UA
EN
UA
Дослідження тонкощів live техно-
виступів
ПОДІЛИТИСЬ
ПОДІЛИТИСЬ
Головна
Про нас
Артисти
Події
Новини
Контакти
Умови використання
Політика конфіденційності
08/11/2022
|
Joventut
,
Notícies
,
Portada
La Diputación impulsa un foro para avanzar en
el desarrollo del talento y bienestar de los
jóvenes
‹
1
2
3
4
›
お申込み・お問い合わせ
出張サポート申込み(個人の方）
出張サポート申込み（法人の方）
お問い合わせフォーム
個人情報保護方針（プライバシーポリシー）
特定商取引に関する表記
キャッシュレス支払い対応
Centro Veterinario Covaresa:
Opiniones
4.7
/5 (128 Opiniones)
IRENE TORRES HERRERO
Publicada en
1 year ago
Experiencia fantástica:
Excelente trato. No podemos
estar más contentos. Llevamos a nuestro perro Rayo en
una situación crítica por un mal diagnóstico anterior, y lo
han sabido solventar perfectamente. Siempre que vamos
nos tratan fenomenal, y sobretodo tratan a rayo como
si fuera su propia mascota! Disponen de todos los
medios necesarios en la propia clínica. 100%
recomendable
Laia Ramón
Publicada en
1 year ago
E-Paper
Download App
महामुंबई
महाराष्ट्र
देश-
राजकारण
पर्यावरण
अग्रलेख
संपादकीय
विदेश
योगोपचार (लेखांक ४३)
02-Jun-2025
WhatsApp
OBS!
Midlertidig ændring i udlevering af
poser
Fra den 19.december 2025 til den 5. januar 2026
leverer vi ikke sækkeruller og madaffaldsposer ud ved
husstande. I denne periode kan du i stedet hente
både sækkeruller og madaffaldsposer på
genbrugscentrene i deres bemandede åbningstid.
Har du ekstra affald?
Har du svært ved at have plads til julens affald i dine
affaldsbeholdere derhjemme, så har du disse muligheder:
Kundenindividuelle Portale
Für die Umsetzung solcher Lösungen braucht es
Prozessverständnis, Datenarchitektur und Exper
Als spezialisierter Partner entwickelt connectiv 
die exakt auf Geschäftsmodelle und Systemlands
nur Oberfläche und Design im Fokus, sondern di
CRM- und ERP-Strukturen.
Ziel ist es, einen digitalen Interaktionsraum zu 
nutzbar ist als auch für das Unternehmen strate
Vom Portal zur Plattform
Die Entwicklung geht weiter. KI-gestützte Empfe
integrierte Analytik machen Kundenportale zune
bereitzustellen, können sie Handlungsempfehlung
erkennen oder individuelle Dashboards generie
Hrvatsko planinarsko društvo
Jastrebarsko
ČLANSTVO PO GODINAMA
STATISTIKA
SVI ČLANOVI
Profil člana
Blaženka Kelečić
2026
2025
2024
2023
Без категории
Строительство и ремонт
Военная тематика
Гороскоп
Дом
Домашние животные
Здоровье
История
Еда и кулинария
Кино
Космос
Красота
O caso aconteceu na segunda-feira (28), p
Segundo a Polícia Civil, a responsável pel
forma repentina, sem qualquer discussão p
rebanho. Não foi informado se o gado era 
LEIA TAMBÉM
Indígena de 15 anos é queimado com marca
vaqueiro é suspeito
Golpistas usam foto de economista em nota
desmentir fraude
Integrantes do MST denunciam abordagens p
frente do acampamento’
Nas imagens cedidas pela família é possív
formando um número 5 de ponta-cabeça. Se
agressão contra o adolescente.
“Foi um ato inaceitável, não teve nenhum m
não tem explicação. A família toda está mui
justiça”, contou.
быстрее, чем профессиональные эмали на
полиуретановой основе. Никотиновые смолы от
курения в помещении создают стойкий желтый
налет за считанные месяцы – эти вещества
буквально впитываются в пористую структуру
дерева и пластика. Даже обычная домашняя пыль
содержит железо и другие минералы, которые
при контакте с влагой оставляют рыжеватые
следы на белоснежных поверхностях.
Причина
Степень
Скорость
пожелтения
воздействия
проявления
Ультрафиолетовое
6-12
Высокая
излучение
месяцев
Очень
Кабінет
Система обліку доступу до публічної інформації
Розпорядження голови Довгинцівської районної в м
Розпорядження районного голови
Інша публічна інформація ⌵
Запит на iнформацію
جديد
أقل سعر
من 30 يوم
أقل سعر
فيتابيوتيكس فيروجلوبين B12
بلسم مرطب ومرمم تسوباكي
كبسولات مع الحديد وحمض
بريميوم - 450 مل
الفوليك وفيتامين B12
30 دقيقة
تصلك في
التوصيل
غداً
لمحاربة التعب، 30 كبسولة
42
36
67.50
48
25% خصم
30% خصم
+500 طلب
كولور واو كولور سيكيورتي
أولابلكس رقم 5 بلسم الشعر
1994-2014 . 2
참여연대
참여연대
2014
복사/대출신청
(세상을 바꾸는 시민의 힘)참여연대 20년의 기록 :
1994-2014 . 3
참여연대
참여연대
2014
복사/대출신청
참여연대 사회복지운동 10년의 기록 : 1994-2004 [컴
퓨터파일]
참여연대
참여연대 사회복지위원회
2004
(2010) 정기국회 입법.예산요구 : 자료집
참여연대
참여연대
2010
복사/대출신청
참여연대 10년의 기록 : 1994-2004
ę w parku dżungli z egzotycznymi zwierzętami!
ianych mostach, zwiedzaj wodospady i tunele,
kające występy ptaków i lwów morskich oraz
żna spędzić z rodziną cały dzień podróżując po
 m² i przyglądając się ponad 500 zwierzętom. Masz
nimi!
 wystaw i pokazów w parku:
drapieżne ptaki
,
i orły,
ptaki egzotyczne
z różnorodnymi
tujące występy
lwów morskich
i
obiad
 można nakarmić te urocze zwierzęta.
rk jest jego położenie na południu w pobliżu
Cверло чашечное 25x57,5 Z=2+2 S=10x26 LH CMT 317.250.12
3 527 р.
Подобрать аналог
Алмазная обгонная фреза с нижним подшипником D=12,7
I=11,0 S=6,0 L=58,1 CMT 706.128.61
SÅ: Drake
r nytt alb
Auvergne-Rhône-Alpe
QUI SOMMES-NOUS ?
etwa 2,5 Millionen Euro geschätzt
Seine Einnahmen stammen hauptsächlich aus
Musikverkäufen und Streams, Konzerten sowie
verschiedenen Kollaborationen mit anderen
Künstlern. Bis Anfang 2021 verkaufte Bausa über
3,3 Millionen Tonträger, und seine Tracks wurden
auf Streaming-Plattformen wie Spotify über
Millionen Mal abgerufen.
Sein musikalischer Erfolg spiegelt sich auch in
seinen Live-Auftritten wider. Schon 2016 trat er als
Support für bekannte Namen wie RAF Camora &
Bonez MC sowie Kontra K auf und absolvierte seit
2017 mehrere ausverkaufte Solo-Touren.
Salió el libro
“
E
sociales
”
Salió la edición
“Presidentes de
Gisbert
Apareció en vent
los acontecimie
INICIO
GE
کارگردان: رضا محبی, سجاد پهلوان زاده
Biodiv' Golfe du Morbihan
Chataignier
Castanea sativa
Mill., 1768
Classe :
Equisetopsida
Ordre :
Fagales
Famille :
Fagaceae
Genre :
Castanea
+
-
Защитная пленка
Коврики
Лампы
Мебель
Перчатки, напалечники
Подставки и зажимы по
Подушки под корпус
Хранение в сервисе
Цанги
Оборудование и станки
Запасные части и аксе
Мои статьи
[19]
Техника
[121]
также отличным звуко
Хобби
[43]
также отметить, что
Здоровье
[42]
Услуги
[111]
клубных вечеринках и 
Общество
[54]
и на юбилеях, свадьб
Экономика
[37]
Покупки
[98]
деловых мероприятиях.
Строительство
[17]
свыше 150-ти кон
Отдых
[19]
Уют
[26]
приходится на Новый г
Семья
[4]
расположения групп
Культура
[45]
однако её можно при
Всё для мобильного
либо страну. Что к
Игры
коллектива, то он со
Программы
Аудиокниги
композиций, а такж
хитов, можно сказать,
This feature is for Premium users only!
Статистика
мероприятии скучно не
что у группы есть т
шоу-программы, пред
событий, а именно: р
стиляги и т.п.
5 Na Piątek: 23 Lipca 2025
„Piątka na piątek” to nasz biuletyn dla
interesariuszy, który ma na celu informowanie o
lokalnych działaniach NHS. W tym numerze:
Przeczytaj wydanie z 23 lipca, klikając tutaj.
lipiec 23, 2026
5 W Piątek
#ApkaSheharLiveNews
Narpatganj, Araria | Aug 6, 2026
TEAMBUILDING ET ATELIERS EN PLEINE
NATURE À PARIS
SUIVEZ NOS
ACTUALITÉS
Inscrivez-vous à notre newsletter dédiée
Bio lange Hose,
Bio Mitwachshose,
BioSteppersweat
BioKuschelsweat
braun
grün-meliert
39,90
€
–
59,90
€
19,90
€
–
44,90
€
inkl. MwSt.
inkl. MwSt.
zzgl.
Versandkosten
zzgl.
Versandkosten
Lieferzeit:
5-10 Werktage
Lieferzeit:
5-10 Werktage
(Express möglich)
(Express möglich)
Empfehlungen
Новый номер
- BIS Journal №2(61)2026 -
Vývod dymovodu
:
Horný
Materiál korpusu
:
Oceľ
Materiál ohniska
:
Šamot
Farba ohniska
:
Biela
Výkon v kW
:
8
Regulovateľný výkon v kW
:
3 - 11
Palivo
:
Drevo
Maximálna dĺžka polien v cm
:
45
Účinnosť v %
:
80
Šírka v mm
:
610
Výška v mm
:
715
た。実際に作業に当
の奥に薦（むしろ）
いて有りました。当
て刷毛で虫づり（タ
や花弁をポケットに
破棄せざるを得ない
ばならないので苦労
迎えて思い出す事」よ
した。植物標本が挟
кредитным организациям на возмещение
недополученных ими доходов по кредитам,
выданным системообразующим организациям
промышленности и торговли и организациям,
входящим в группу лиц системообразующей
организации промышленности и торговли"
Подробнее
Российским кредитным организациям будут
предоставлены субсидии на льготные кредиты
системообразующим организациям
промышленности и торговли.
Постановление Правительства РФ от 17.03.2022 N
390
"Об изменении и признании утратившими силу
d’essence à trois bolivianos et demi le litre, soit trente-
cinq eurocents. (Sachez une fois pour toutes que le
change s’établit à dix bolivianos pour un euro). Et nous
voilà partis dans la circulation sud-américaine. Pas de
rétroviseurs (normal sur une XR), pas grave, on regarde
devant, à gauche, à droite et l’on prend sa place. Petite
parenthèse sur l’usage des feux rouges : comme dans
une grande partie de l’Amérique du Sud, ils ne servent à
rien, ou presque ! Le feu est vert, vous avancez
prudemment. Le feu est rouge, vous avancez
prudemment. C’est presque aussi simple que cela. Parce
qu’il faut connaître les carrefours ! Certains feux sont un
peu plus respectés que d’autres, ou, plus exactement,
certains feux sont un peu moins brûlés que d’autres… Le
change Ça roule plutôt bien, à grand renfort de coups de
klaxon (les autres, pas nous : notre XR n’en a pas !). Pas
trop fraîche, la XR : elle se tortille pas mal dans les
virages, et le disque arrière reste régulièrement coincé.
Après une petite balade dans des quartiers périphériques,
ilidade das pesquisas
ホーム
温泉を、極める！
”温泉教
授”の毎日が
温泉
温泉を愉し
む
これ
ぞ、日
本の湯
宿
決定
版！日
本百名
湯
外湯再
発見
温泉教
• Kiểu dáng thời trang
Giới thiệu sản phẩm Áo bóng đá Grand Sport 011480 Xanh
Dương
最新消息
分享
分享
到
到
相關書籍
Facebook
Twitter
■ ■ ■ ■
INSTRUCTIONS FOR THE TASK:
Pick out every line in the items above that contains the word "parku".

WRITTEN ANSWER:
ę w parku dżungli z egzotycznymi zwierzętami!
 wystaw i pokazów w parku:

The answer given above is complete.